▶ _What is expected_: Using the San Andreas review, explain why things at home are called "arguably more hazardous" for Ray than his work as a rescue helicopter pilot.

─── Passage given

The cleverest San Andreas gets is surrounding a guy nicknamed “The Rock” with a heap of falling boulders.

Dwayne Johnson aka “The Rock” who once went against “Seven on Nine” the Borg drone played by Jeri Ryan in “Star Trek Voyager” now faces off with earthquakes erupting along the San Andreas Fault.

Ray (Johnson) is an L.A. rescue helicopter pilot unafraid of jumping out midair to save damsels in distress, even when their car is hanging off a cliff. Things are arguably more hazardous back home where he has a rocky relationship with his soon-to-be ex-wife Emma (Carla Gugino); he worries about losing his daughter, Blake (Alexandra Daddario), to her mom’s new rich boyfriend. We have seen this once before in other disaster movies for example, the movie “2012”

Just like Wes Craven explained in his horror movie franchise, “Scream” there is a formula in order to survive a horror movie. There are also rules that Hollywood has yet to understand that makes a good disaster movie. The hero must die instead we have blockbuster movies that seem laughable when we should be scared. The movies just become popcorn movie entertainment without evoking any emotional response to the characters or the severity of the disaster unfolding before our eyes. For example in the movie “2012”, I knew right away who was going to die and who is going to be the hero, we all do, I do not have any mind powers to predict movie outcomes I have not seen.

──────
─── Data provided

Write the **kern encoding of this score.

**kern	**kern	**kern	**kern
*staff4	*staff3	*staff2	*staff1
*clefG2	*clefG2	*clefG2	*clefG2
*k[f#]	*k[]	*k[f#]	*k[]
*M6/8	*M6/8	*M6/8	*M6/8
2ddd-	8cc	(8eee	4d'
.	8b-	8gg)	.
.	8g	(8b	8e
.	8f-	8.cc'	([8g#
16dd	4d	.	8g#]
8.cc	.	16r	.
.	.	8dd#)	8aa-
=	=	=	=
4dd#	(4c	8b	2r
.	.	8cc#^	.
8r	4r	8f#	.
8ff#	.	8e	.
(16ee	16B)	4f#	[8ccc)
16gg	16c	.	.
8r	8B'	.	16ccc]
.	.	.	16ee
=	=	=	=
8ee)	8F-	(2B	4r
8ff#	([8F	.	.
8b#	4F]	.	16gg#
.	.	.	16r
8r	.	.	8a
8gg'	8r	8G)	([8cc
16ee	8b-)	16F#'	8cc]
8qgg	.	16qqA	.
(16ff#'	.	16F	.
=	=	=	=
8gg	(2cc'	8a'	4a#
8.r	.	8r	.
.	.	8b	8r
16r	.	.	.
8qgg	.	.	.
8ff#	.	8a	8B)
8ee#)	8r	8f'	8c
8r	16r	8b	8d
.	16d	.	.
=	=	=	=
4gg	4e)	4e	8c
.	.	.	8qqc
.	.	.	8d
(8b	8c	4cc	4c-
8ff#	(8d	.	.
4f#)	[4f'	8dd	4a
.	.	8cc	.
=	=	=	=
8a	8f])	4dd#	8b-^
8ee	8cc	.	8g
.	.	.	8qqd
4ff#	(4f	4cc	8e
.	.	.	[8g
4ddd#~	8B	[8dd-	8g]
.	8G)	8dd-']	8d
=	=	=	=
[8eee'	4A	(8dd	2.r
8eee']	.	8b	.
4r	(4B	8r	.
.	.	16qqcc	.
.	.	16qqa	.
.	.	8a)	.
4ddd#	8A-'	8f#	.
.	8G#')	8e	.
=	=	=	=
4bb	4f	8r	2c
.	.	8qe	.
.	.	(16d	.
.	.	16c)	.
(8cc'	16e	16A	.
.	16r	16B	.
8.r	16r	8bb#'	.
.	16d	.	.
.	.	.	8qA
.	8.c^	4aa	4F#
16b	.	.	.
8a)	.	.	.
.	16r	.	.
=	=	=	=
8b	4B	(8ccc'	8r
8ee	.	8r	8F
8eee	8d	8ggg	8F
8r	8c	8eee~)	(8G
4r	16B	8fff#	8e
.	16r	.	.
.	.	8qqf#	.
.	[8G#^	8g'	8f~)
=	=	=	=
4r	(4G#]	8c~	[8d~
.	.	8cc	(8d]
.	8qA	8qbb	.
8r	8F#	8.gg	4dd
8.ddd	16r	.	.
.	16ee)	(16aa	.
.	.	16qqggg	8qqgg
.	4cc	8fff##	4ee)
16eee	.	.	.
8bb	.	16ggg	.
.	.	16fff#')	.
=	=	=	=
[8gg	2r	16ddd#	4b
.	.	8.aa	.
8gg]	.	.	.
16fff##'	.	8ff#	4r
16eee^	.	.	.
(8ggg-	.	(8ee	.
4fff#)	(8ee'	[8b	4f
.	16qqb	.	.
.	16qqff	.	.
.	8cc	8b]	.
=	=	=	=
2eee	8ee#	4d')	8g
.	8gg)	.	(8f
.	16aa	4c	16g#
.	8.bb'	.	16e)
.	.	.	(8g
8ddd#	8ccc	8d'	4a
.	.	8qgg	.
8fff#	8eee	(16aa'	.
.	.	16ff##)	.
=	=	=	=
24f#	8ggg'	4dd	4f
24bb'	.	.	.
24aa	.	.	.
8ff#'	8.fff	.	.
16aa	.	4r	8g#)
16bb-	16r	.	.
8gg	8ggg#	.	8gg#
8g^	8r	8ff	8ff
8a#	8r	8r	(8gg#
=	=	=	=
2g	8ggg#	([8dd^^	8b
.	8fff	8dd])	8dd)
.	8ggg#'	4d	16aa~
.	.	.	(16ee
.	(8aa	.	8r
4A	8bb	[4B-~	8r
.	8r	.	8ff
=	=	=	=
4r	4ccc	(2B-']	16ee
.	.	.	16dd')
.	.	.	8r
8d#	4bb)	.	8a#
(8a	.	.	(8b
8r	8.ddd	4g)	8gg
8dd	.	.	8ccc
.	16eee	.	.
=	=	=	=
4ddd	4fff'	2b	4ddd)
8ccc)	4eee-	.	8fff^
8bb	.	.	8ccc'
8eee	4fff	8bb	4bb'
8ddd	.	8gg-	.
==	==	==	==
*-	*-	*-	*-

──────
─── Data provided

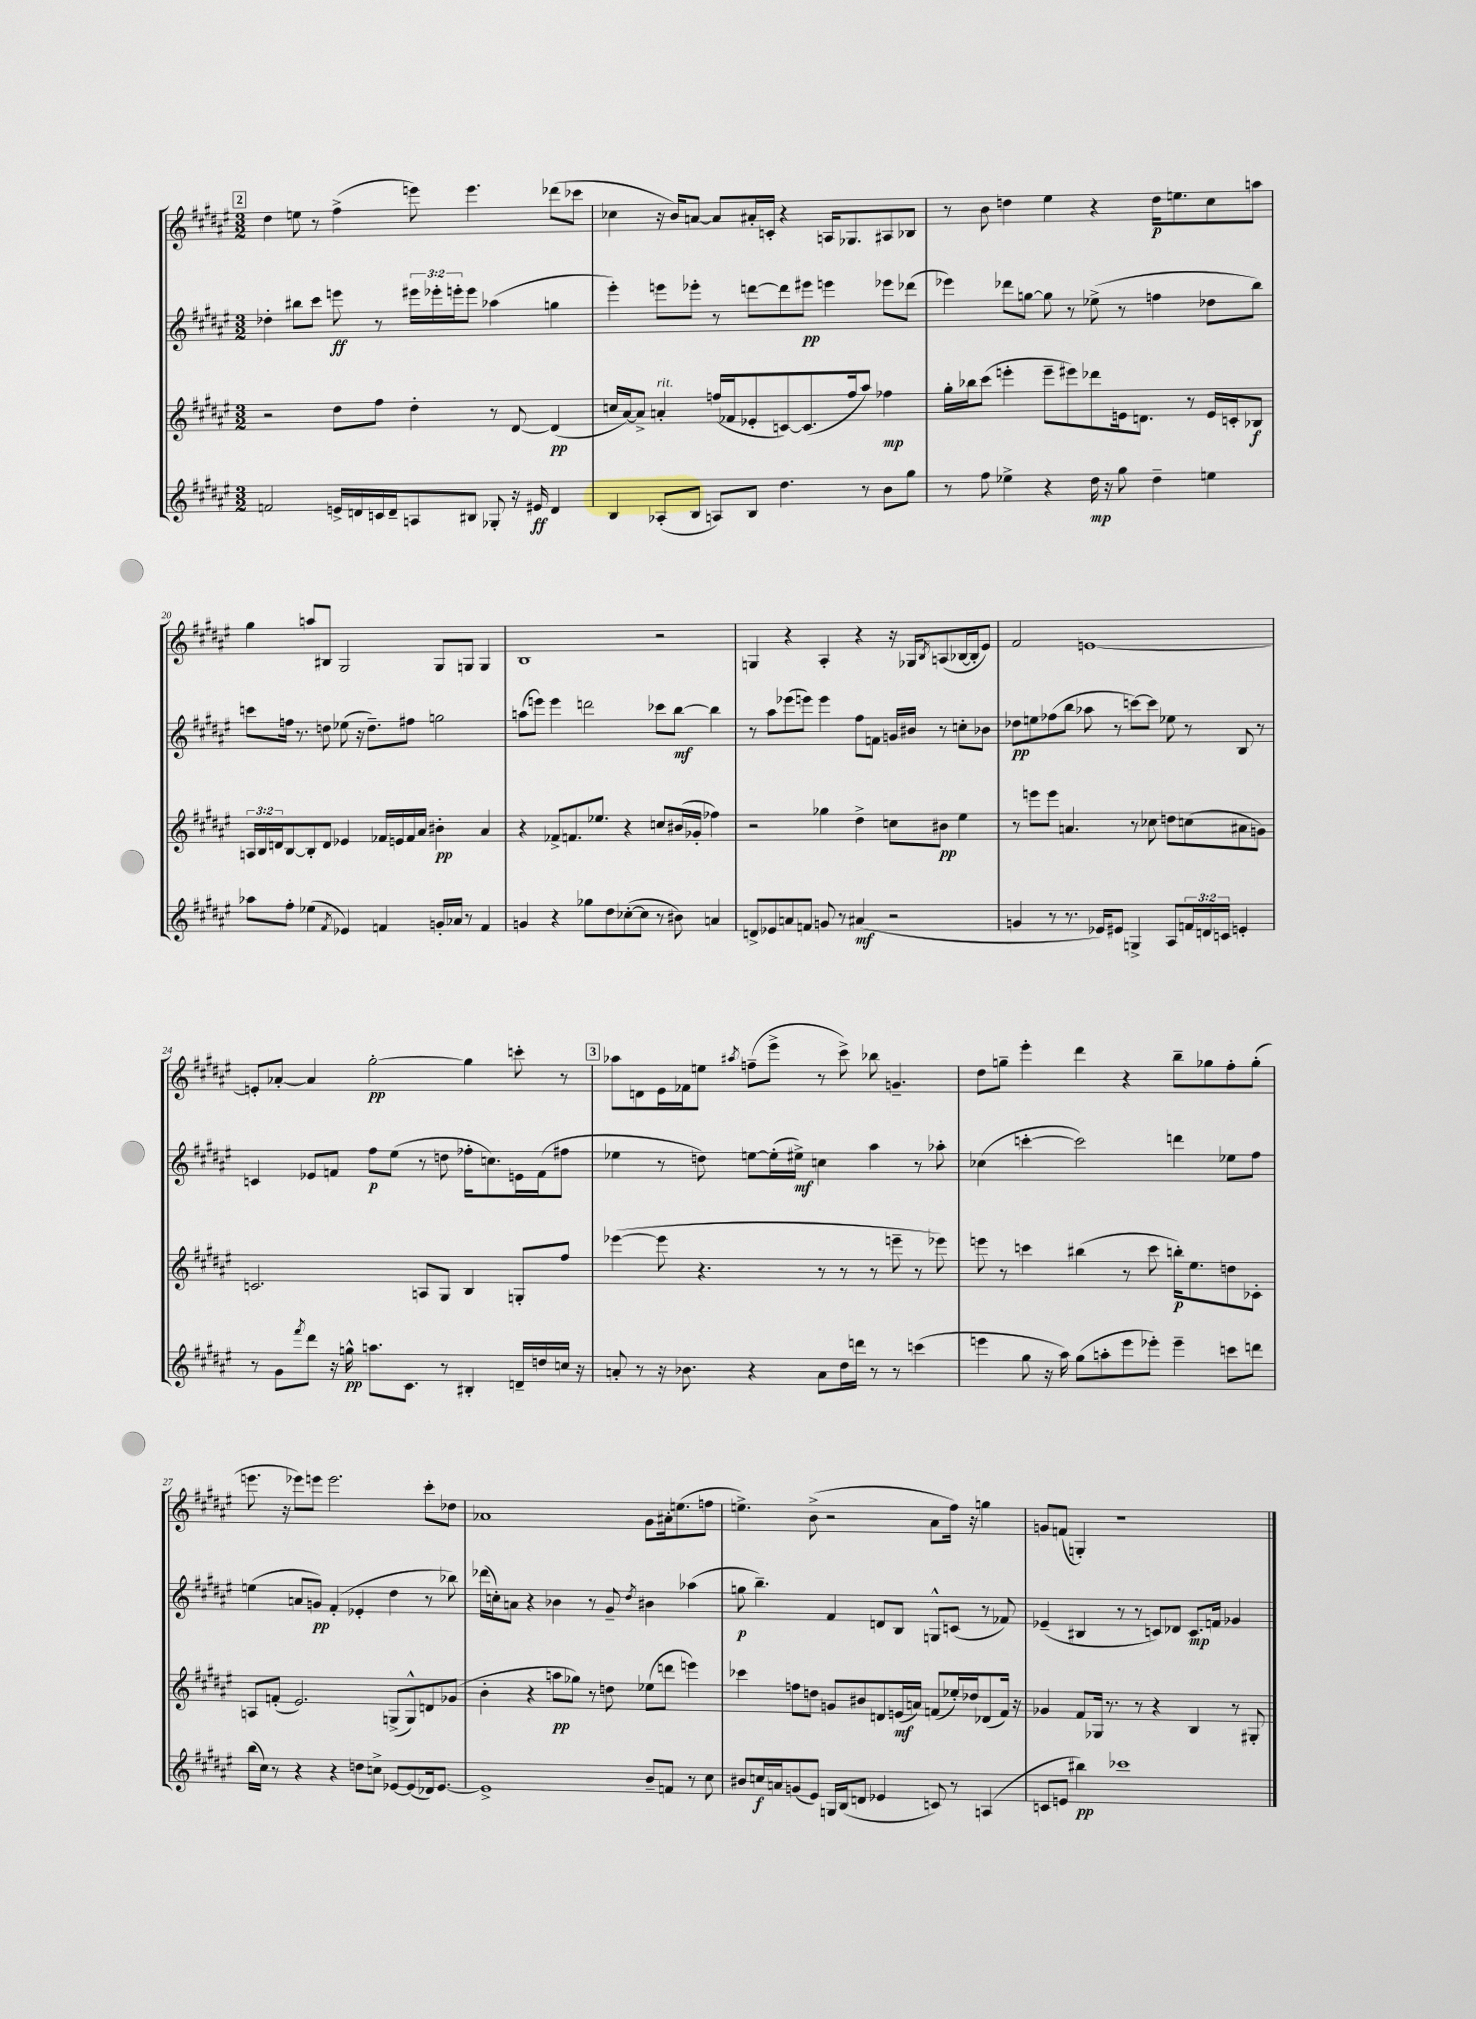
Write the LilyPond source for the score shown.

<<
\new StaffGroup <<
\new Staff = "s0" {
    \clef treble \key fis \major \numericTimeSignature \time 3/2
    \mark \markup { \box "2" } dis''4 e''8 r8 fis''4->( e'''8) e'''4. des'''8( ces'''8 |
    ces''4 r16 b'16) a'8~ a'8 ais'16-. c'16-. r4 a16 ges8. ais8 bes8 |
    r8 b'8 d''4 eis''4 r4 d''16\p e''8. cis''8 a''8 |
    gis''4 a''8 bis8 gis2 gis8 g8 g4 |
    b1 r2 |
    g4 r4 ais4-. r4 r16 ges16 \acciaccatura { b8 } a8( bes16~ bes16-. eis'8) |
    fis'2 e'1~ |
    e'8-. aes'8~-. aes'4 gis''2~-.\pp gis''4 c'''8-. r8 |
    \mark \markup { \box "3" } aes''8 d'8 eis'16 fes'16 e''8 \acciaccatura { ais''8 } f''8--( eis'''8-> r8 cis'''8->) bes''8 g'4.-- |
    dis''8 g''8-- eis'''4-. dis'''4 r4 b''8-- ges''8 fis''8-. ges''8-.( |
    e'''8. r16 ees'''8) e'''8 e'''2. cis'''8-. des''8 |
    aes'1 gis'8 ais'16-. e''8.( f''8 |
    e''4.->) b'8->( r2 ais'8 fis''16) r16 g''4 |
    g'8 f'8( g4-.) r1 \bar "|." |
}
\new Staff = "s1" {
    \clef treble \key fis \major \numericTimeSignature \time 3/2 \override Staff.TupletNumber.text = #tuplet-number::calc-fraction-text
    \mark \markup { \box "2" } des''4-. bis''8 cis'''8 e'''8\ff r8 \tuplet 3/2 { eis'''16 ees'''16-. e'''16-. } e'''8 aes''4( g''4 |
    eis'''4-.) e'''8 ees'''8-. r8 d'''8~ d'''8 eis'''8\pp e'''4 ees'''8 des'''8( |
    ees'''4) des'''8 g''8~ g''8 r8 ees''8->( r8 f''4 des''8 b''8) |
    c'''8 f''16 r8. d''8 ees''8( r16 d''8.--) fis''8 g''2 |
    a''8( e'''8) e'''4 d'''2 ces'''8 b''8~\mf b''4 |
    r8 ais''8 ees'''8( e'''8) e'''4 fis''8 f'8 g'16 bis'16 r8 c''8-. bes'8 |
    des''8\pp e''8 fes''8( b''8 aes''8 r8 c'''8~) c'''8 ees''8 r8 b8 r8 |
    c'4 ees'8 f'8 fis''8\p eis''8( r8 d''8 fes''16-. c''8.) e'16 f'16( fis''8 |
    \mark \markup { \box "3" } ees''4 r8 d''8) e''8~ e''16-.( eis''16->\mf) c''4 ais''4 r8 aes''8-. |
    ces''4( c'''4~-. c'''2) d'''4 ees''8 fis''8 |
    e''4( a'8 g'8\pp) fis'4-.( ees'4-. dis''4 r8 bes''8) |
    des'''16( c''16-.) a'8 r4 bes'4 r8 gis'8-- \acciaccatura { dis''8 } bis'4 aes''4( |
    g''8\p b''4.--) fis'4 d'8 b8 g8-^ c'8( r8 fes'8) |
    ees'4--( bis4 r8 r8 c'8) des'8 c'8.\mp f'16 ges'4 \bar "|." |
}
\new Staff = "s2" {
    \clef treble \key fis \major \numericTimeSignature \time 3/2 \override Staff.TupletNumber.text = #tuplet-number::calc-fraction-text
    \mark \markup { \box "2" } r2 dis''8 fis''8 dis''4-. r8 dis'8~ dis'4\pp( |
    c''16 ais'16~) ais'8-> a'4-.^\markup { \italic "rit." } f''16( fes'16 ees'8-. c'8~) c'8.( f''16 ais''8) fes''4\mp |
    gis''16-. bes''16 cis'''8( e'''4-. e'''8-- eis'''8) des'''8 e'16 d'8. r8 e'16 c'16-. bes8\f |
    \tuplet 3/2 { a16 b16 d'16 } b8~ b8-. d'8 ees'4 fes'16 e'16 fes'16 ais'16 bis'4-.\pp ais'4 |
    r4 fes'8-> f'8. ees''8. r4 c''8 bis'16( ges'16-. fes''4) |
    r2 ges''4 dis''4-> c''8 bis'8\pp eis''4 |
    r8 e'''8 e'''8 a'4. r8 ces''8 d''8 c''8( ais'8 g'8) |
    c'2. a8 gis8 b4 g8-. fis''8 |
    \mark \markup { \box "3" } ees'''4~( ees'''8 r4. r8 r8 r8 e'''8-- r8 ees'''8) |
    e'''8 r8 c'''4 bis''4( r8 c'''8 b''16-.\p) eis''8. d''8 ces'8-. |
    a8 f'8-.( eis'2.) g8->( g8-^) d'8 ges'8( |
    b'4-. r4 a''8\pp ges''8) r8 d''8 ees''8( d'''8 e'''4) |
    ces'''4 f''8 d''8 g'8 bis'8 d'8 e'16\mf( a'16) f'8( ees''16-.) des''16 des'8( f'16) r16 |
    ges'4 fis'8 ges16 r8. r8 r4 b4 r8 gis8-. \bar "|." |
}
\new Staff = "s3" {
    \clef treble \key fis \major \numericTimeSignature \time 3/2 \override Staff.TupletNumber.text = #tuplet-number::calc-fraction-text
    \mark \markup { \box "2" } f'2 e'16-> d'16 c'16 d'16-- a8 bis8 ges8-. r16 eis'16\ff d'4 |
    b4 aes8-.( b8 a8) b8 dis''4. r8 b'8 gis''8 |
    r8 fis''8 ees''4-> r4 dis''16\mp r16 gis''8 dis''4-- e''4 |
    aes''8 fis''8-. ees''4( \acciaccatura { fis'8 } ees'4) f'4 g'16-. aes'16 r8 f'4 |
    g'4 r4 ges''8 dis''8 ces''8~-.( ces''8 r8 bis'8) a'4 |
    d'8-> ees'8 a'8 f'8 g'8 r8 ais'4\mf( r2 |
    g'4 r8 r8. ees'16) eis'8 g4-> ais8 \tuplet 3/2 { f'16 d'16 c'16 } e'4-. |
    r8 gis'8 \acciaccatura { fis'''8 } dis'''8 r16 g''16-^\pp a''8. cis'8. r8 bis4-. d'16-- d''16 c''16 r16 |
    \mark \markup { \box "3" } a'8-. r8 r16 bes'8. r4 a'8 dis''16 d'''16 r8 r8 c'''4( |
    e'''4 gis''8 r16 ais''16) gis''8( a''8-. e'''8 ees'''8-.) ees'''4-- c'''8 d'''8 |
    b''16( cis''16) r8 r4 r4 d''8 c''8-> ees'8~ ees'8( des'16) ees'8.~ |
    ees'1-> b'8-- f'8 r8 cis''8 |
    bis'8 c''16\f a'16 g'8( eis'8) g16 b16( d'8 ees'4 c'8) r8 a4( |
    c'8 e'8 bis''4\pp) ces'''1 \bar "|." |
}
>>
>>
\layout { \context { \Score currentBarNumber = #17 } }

──────

▶ _Written answer_: Ray has a rocky relationship with his soon-to-be ex-wife, Emma. He also worries that he will lose his daughter, Blake, to her mom's new rich boyfriend.